** TRY IT **
Your task is to transcribe all the entries exactly, excluding pictures.

═════ ENTRIES PROVIDED ═════

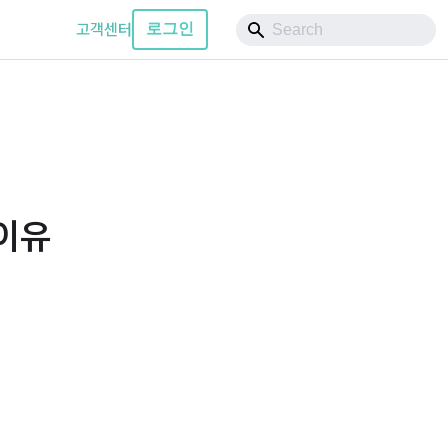
고객센터
로그인
 이유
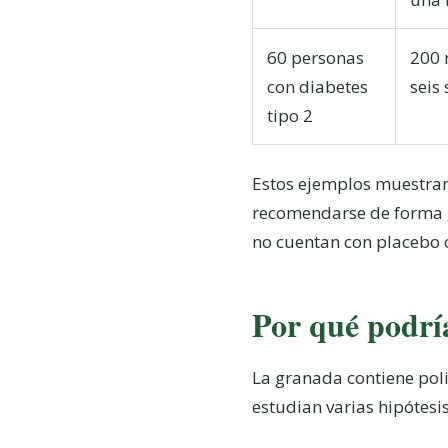
60 personas
200 
con diabetes
seis
tipo 2
Estos ejemplos muestran
recomendarse de forma g
no cuentan con placebo o
Por qué podría
La granada contiene poli
estudian varias hipótesis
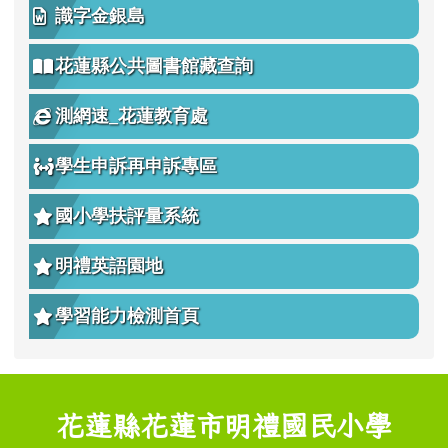
識字金銀島
花蓮縣公共圖書館藏查詢
測網速_花蓮教育處
學生申訴再申訴專區
國小學扶評量系統
明禮英語園地
學習能力檢測首頁
頁尾區域內容
花蓮縣花蓮市明禮國民小學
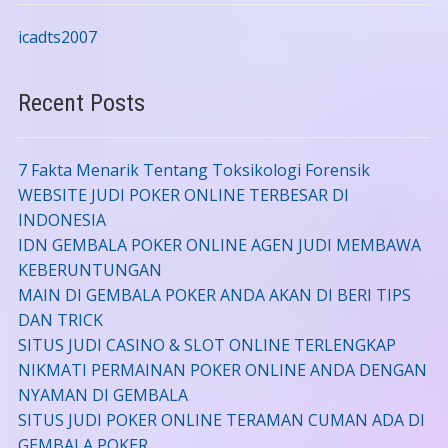
icadts2007
Recent Posts
7 Fakta Menarik Tentang Toksikologi Forensik
WEBSITE JUDI POKER ONLINE TERBESAR DI
INDONESIA
IDN GEMBALA POKER ONLINE AGEN JUDI MEMBAWA
KEBERUNTUNGAN
MAIN DI GEMBALA POKER ANDA AKAN DI BERI TIPS
DAN TRICK
SITUS JUDI CASINO & SLOT ONLINE TERLENGKAP
NIKMATI PERMAINAN POKER ONLINE ANDA DENGAN
NYAMAN DI GEMBALA
SITUS JUDI POKER ONLINE TERAMAN CUMAN ADA DI
GEMBALA POKER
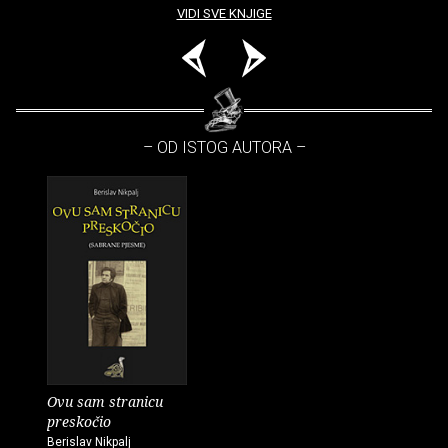
VIDI SVE KNJIGE
– OD ISTOG AUTORA –
Ovu sam stranicu
preskočio
Berislav Nikpalj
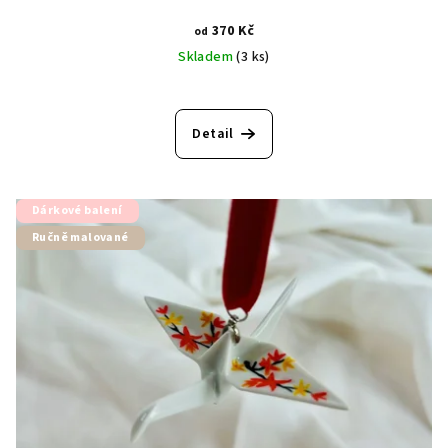
370 Kč
od
Skladem
(3 ks)
Detail
Dárkové balení
Ručně malované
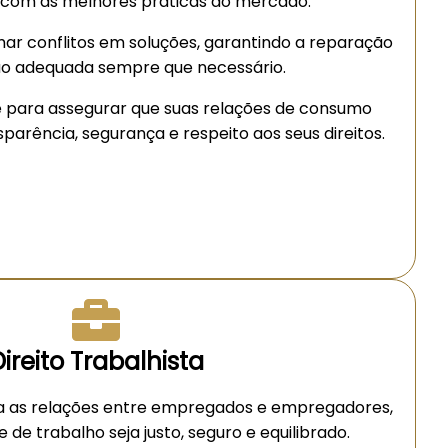
 com as melhores práticas do mercado.
mar conflitos em soluções, garantindo a reparação
o adequada sempre que necessário.
e para assegurar que suas relações de consumo
parência, segurança e respeito aos seus direitos.
ireito Trabalhista
ula as relações entre empregados e empregadores,
de trabalho seja justo, seguro e equilibrado.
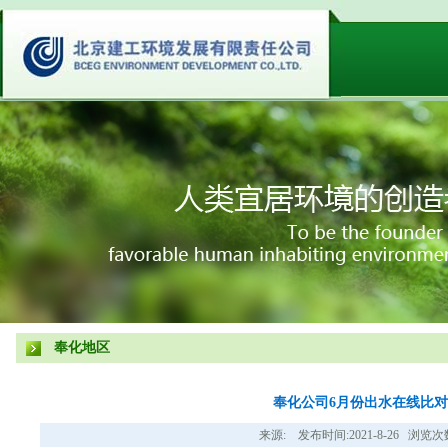
奉化地区
奉化公司6月份出水在线比
来源: 发布时间:2021-8-26 浏览次数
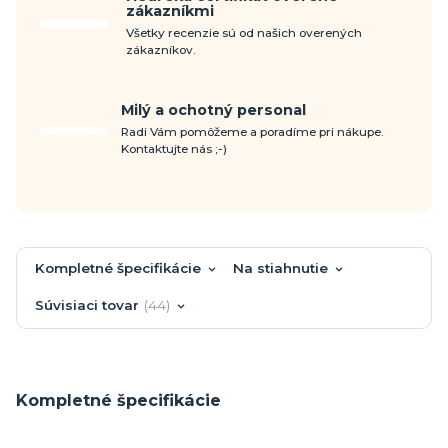
zákazníkmi
Všetky recenzie sú od našich overených
zákazníkov.
Milý a ochotný personal
Radi Vám pomôžeme a poradíme pri nákupe.
Kontaktujte nás ;-)
Kompletné špecifikácie
Na stiahnutie
Súvisiaci tovar
44
Kompletné špecifikácie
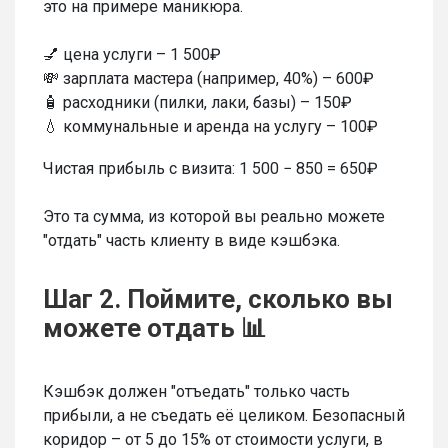
это на примере маникюра.
💅 цена услуги – 1 500₽
💸 зарплата мастера (например, 40%) – 600₽
🧴 расходники (пилки, лаки, базы) – 150₽
💧 коммунальные и аренда на услугу – 100₽
Чистая прибыль с визита: 1 500 − 850 = 650₽
Это та сумма, из которой вы реально можете
"отдать" часть клиенту в виде кэшбэка.
Шаг 2. Поймите, сколько вы
можете отдать 📊
Кэшбэк должен "отъедать" только часть
прибыли, а не съедать её целиком. Безопасный
коридор – от 5 до 15% от стоимости услуги, в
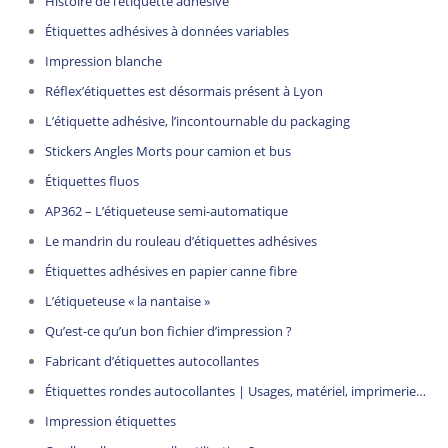
Histoire de l’étiquette adhésive
Étiquettes adhésives à données variables
Impression blanche
Réflex’étiquettes est désormais présent à Lyon
L’étiquette adhésive, l’incontournable du packaging
Stickers Angles Morts pour camion et bus
Étiquettes fluos
AP362 – L’étiqueteuse semi-automatique
Le mandrin du rouleau d’étiquettes adhésives
Étiquettes adhésives en papier canne fibre
L’étiqueteuse « la nantaise »
Qu’est-ce qu’un bon fichier d’impression ?
Fabricant d’étiquettes autocollantes
Étiquettes rondes autocollantes | Usages, matériel, imprimerie…
Impression étiquettes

═════

** ANSWER BOX **
고객센터
로그인
 이유
60 personas
200 
con diabetes
seis
tipo 2
Estos ejemplos muestran
recomendarse de forma g
no cuentan con placebo o
Por qué podría
La granada contiene poli
estudian varias hipótesis
識字金銀島
花蓮縣公共圖書館藏查詢
測網速_花蓮教育處
學生申訴再申訴專區
國小學扶評量系統
明禮英語園地
學習能力檢測首頁
頁尾區域內容
花蓮縣花蓮市明禮國民小學
icadts2007
Recent Posts
7 Fakta Menarik Tentang Toksikologi Forensik
WEBSITE JUDI POKER ONLINE TERBESAR DI
INDONESIA
IDN GEMBALA POKER ONLINE AGEN JUDI MEMBAWA
KEBERUNTUNGAN
MAIN DI GEMBALA POKER ANDA AKAN DI BERI TIPS
DAN TRICK
SITUS JUDI CASINO & SLOT ONLINE TERLENGKAP
NIKMATI PERMAINAN POKER ONLINE ANDA DENGAN
NYAMAN DI GEMBALA
SITUS JUDI POKER ONLINE TERAMAN CUMAN ADA DI
GEMBALA POKER
VIDI SVE KNJIGE
– OD ISTOG AUTORA –
Ovu sam stranicu
preskočio
Berislav Nikpalj
370 Kč
od
Skladem
(3 ks)
Detail
Dárkové balení
Ručně malované
 com as melhores práticas do mercado.
mar conflitos em soluções, garantindo a reparação
o adequada sempre que necessário.
e para assegurar que suas relações de consumo
parência, segurança e respeito aos seus direitos.
ireito Trabalhista
ula as relações entre empregados e empregadores,
de trabalho seja justo, seguro e equilibrado.
奉化地区
奉化公司6月份出水在线比
来源: 发布时间:2021-8-26 浏览次数
zákazníkmi
Všetky recenzie sú od našich overených
zákazníkov.
Milý a ochotný personal
Radi Vám pomôžeme a poradíme pri nákupe.
Kontaktujte nás ;-)
Kompletné špecifikácie
Na stiahnutie
Súvisiaci tovar
44
Kompletné špecifikácie
это на примере маникюра.
💅 цена услуги – 1 500₽
💸 зарплата мастера (например, 40%) – 600₽
🧴 расходники (пилки, лаки, базы) – 150₽
💧 коммунальные и аренда на услугу – 100₽
Чистая прибыль с визита: 1 500 − 850 = 650₽
Это та сумма, из которой вы реально можете
"отдать" часть клиенту в виде кэшбэка.
Шаг 2. Поймите, сколько вы
можете отдать 📊
Кэшбэк должен "отъедать" только часть
прибыли, а не съедать её целиком. Безопасный
коридор – от 5 до 15% от стоимости услуги, в
Histoire de l’étiquette adhésive
Étiquettes adhésives à données variables
Impression blanche
Réflex’étiquettes est désormais présent à Lyon
L’étiquette adhésive, l’incontournable du packaging
Stickers Angles Morts pour camion et bus
Étiquettes fluos
AP362 – L’étiqueteuse semi-automatique
Le mandrin du rouleau d’étiquettes adhésives
Étiquettes adhésives en papier canne fibre
L’étiqueteuse « la nantaise »
Qu’est-ce qu’un bon fichier d’impression ?
Fabricant d’étiquettes autocollantes
Étiquettes rondes autocollantes | Usages, matériel, imprimerie…
Impression étiquettes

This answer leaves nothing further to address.